Given records>
• • •

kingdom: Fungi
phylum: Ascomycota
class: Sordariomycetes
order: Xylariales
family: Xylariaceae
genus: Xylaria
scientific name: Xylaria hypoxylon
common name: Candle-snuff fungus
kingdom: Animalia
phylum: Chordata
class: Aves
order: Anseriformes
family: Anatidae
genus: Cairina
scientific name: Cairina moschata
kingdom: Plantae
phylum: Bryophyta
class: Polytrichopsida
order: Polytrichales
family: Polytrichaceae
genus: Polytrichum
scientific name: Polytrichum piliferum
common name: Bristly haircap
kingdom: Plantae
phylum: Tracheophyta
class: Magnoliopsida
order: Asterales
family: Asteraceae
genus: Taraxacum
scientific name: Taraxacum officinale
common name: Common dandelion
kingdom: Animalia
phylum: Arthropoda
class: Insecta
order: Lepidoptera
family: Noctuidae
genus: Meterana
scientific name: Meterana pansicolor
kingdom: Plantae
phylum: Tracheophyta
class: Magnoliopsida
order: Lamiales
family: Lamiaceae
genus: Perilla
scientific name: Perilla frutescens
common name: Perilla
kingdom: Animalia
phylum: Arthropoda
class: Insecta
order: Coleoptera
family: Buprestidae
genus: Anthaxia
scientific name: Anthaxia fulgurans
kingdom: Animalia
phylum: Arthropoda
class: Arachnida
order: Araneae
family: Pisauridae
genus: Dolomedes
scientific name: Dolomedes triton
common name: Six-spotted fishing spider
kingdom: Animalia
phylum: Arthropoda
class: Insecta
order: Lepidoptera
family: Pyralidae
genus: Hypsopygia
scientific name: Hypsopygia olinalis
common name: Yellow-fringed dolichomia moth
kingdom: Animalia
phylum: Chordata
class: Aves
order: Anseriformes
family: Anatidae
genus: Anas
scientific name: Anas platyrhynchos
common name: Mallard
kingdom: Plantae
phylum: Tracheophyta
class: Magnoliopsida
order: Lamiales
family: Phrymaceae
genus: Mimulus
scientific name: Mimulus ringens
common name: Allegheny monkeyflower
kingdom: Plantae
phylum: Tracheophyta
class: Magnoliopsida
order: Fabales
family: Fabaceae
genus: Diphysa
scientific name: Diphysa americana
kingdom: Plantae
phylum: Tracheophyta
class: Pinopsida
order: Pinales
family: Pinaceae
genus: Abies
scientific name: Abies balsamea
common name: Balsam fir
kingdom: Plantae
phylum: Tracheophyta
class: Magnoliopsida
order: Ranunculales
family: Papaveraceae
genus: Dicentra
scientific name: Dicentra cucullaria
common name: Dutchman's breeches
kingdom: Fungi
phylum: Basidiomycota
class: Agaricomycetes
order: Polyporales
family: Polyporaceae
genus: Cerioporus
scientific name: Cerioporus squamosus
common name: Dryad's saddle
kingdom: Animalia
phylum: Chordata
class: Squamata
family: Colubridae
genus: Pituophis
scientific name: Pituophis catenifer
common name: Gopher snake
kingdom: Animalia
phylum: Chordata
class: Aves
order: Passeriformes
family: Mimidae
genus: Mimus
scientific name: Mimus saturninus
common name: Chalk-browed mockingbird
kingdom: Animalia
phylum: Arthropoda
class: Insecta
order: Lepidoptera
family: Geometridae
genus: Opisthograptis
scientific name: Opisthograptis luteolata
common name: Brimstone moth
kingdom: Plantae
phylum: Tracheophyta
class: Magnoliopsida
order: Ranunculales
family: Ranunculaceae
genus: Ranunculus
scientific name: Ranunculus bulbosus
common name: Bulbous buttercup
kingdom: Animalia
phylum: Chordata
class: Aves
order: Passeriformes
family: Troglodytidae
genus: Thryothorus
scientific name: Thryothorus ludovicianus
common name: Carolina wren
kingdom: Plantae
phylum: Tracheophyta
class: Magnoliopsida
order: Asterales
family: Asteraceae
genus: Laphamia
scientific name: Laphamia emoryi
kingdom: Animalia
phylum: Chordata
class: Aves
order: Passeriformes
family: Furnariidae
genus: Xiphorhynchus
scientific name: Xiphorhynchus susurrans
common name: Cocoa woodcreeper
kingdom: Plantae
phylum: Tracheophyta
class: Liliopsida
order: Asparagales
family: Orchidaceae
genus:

• • •

Set task> Copy every line of the records above word for word, in the same order.

Full solution>
kingdom: Fungi
phylum: Ascomycota
class: Sordariomycetes
order: Xylariales
family: Xylariaceae
genus: Xylaria
scientific name: Xylaria hypoxylon
common name: Candle-snuff fungus
kingdom: Animalia
phylum: Chordata
class: Aves
order: Anseriformes
family: Anatidae
genus: Cairina
scientific name: Cairina moschata
kingdom: Plantae
phylum: Bryophyta
class: Polytrichopsida
order: Polytrichales
family: Polytrichaceae
genus: Polytrichum
scientific name: Polytrichum piliferum
common name: Bristly haircap
kingdom: Plantae
phylum: Tracheophyta
class: Magnoliopsida
order: Asterales
family: Asteraceae
genus: Taraxacum
scientific name: Taraxacum officinale
common name: Common dandelion
kingdom: Animalia
phylum: Arthropoda
class: Insecta
order: Lepidoptera
family: Noctuidae
genus: Meterana
scientific name: Meterana pansicolor
kingdom: Plantae
phylum: Tracheophyta
class: Magnoliopsida
order: Lamiales
family: Lamiaceae
genus: Perilla
scientific name: Perilla frutescens
common name: Perilla
kingdom: Animalia
phylum: Arthropoda
class: Insecta
order: Coleoptera
family: Buprestidae
genus: Anthaxia
scientific name: Anthaxia fulgurans
kingdom: Animalia
phylum: Arthropoda
class: Arachnida
order: Araneae
family: Pisauridae
genus: Dolomedes
scientific name: Dolomedes triton
common name: Six-spotted fishing spider
kingdom: Animalia
phylum: Arthropoda
class: Insecta
order: Lepidoptera
family: Pyralidae
genus: Hypsopygia
scientific name: Hypsopygia olinalis
common name: Yellow-fringed dolichomia moth
kingdom: Animalia
phylum: Chordata
class: Aves
order: Anseriformes
family: Anatidae
genus: Anas
scientific name: Anas platyrhynchos
common name: Mallard
kingdom: Plantae
phylum: Tracheophyta
class: Magnoliopsida
order: Lamiales
family: Phrymaceae
genus: Mimulus
scientific name: Mimulus ringens
common name: Allegheny monkeyflower
kingdom: Plantae
phylum: Tracheophyta
class: Magnoliopsida
order: Fabales
family: Fabaceae
genus: Diphysa
scientific name: Diphysa americana
kingdom: Plantae
phylum: Tracheophyta
class: Pinopsida
order: Pinales
family: Pinaceae
genus: Abies
scientific name: Abies balsamea
common name: Balsam fir
kingdom: Plantae
phylum: Tracheophyta
class: Magnoliopsida
order: Ranunculales
family: Papaveraceae
genus: Dicentra
scientific name: Dicentra cucullaria
common name: Dutchman's breeches
kingdom: Fungi
phylum: Basidiomycota
class: Agaricomycetes
order: Polyporales
family: Polyporaceae
genus: Cerioporus
scientific name: Cerioporus squamosus
common name: Dryad's saddle
kingdom: Animalia
phylum: Chordata
class: Squamata
family: Colubridae
genus: Pituophis
scientific name: Pituophis catenifer
common name: Gopher snake
kingdom: Animalia
phylum: Chordata
class: Aves
order: Passeriformes
family: Mimidae
genus: Mimus
scientific name: Mimus saturninus
common name: Chalk-browed mockingbird
kingdom: Animalia
phylum: Arthropoda
class: Insecta
order: Lepidoptera
family: Geometridae
genus: Opisthograptis
scientific name: Opisthograptis luteolata
common name: Brimstone moth
kingdom: Plantae
phylum: Tracheophyta
class: Magnoliopsida
order: Ranunculales
family: Ranunculaceae
genus: Ranunculus
scientific name: Ranunculus bulbosus
common name: Bulbous buttercup
kingdom: Animalia
phylum: Chordata
class: Aves
order: Passeriformes
family: Troglodytidae
genus: Thryothorus
scientific name: Thryothorus ludovicianus
common name: Carolina wren
kingdom: Plantae
phylum: Tracheophyta
class: Magnoliopsida
order: Asterales
family: Asteraceae
genus: Laphamia
scientific name: Laphamia emoryi
kingdom: Animalia
phylum: Chordata
class: Aves
order: Passeriformes
family: Furnariidae
genus: Xiphorhynchus
scientific name: Xiphorhynchus susurrans
common name: Cocoa woodcreeper
kingdom: Plantae
phylum: Tracheophyta
class: Liliopsida
order: Asparagales
family: Orchidaceae
genus:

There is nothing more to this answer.